Tonga is a country formed of about 169 islands in the south Pacific ocean. Only 36 of the islands have people living on them. Most of the country’s 100,000 people live on the main island, called Tongatapu.

The island of Tongatapu and the nearby smaller islands – all part of the Kingdom of Tonga archipelago in the southern Pacific Ocean – are pictured in this Sentinel-2A image from 23 May, 2016.
Tonga is an island nation the south Pacific ocean. Most of the country’s 100,000 people live on the main island, called Tongatapu. This is a satellite picture of Tongatapu.
(Source: Contains modified Copernicus Sentinel data, 2016 [CC BY-SA 3.0-igo ]WikimediaCommons.org.)

Like most island nations, Tonga gets its internet through a cable that runs deep under the sea. These submarine (underwater) cables are used not just to reach islands, but almost any time internet traffic needs to cross an ocean – for example, from the US to Europe. About 99% of internet signals that cross oceans go through submarine cables.

World map of submarine communication cables. cable data by Greg Mahlknecht (KML file released under GPLv3) as of 2015-07-21, world map by Openstreetmap contributors.
Like most island nations, Tonga gets its internet through a cable that runs deep under the sea. Submarine cables are used almost any time internet traffic needs to cross an ocean.
(Source based on: cable data by Greg Mahlknecht, map by OpenStreetMap contributors [ODbL, CC BY-SA 2.0, via Wikimedia Commons.)

On the night of Sunday, January 20, the 514-mile (827-kilometer) cable that connects Tonga to Fiji got broken. No one is sure how it broke, but the most likely reason is that it was damaged by a ship dragging its anchor.

In many places which use submarine cables, there is a backup cable. But because Tonga’s cable is so long and costs so much money, and because not that many people live on Tonga, the country just has one cable.

Samples of submarine telecom cables
On January 20, the 514-mile (827-kilometer) cable connecting Tonga to Fiji got broken. Because Tonga’s cable is so long and costs so much money, there’s no backup cable. These are samples of submarine cables.
(Source: Lonnie Hagadorn [CC BY-SA 4.0], via Wikimedia Commons.)

The broken cable caused Tonga’s internet to stop almost completely. It was also impossible to make calls to other countries at first.

But an internet company soon brought limited internet service back using a satellite connection. Banks and many government offices also have satellite connections. But this is much slower. For satellite internet, all signals must be sent out into space and then be bounced back to the ground somewhere else. Satellite connections only allow a small part of the internet activity that is possible with an undersea cable.

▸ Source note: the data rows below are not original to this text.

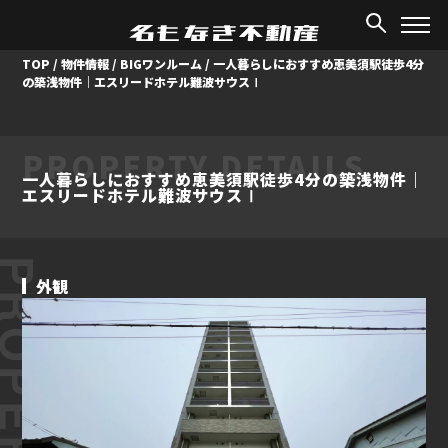
TOP
/
物件情報
/
BIGワンルーム
/
一人暮らしにおすすめ恵美須駅徒歩4分
の築浅物件｜エスリードホテル難波サウスⅠ
PROPERTY DETAILS
一人暮らしにおすすめ恵美須駅徒歩4分の築浅物件｜
エスリードホテル難波サウスⅠ
ROPERTY
外観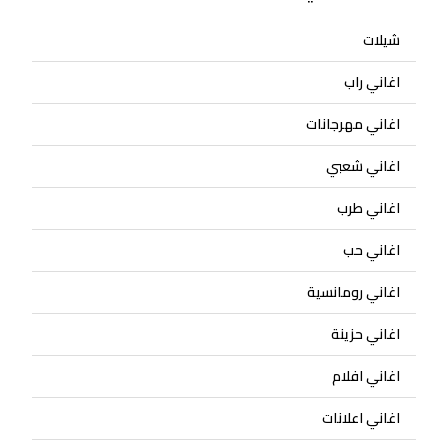
شيلات
اغاني راب
اغاني مهرجانات
اغاني شعبي
اغاني طرب
اغاني حب
اغاني رومانسية
اغاني حزينة
اغاني افلام
اغاني اعلانات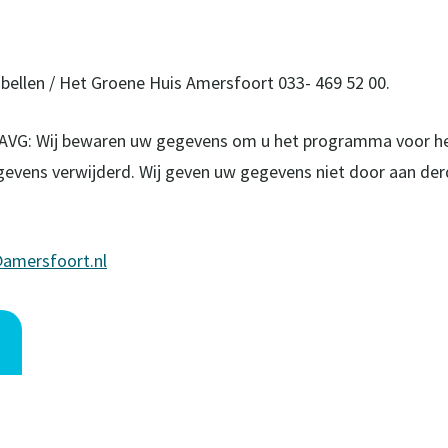
 bellen / Het Groene Huis Amersfoort 033- 469 52 00.
 AVG: Wij bewaren uw gegevens om u het programma voor he
evens verwijderd. Wij geven uw gegevens niet door aan der
amersfoort.nl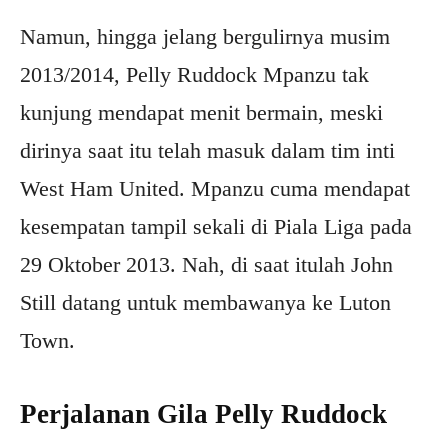
Namun, hingga jelang bergulirnya musim
2013/2014, Pelly Ruddock Mpanzu tak
kunjung mendapat menit bermain, meski
dirinya saat itu telah masuk dalam tim inti
West Ham United. Mpanzu cuma mendapat
kesempatan tampil sekali di Piala Liga pada
29 Oktober 2013. Nah, di saat itulah John
Still datang untuk membawanya ke Luton
Town.
Perjalanan Gila Pelly Ruddock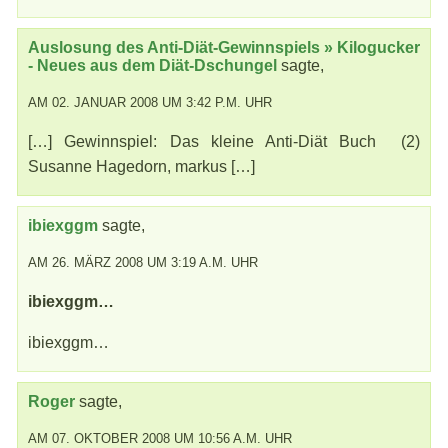
Auslosung des Anti-Diät-Gewinnspiels » Kilogucker
- Neues aus dem Diät-Dschungel
sagte,
AM 02. JANUAR 2008 UM 3:42 P.M. UHR
[…] Gewinnspiel: Das kleine Anti-Diät Buch (2)
Susanne Hagedorn, markus […]
ibiexggm
sagte,
AM 26. MÄRZ 2008 UM 3:19 A.M. UHR
ibiexggm…
ibiexggm…
Roger
sagte,
AM 07. OKTOBER 2008 UM 10:56 A.M. UHR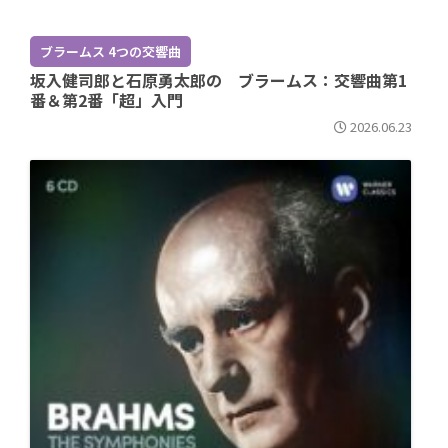
ブラームス 4つの交響曲
坂入健司郎と石原勇太郎の ブラームス：交響曲第1
番＆第2番「超」入門
2026.06.23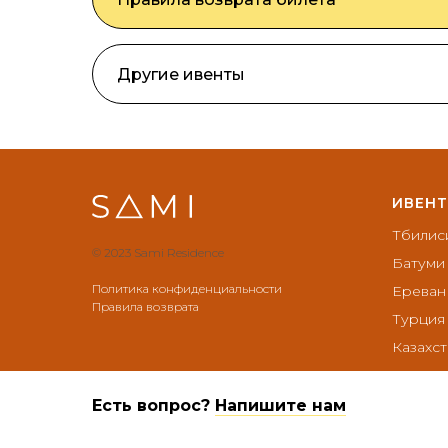
Другие ивенты
ИВЕН
Тбилис
© 2023 Sami Residence
Батуми
Политика конфиденциальности
Ереван
Правила возврата
Турция
Казахст
Есть вопрос?
Напишите нам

Ministry of Information & Communications office, 2012
Tongans are having to think carefully about how the internet will be used. The country is thinking about blocking social media sites until the problem is fixed.
(Source: lirneasia, via Flickr.com.)

As a result, Tongans are having to think carefully about how the internet will be used. A person speaking for the company that owns the cable said that about 80% of the internet use in Tonga was for social media   sites, such as Facebook and YouTube. The country is thinking about blocking these social media sites until the problem is fixed.

Right now there are real problems that are being caused by the lack of internet. It is hard to contact the outside world. Loading one email can take as long as 15 minutes. People can’t use credit cards, so people who don’t have a lot of cash are having trouble buying things. Tourist businesses, such as airlines and hotels don’t know how many people in other countries are buying tickets or reserving rooms.

Animation showing process of submarine cable repair.
A special repair ship is traveling to Tonga from Samoa to fix the cable, which is broken in two places. The repairs should begin on Monday or Tuesday and could take a week or longer. This animation shows how the repairs are made.
(Source: Barbetorte [CC BY-SA 3.0], from Wikimedia Commons.)

A special repair ship is traveling to Tonga from Samoa to fix the cable, which is broken in two places. The repairs should begin on Monday or Tuesday and could take a week or longer. No one knows yet how much it will cost to fix the cable.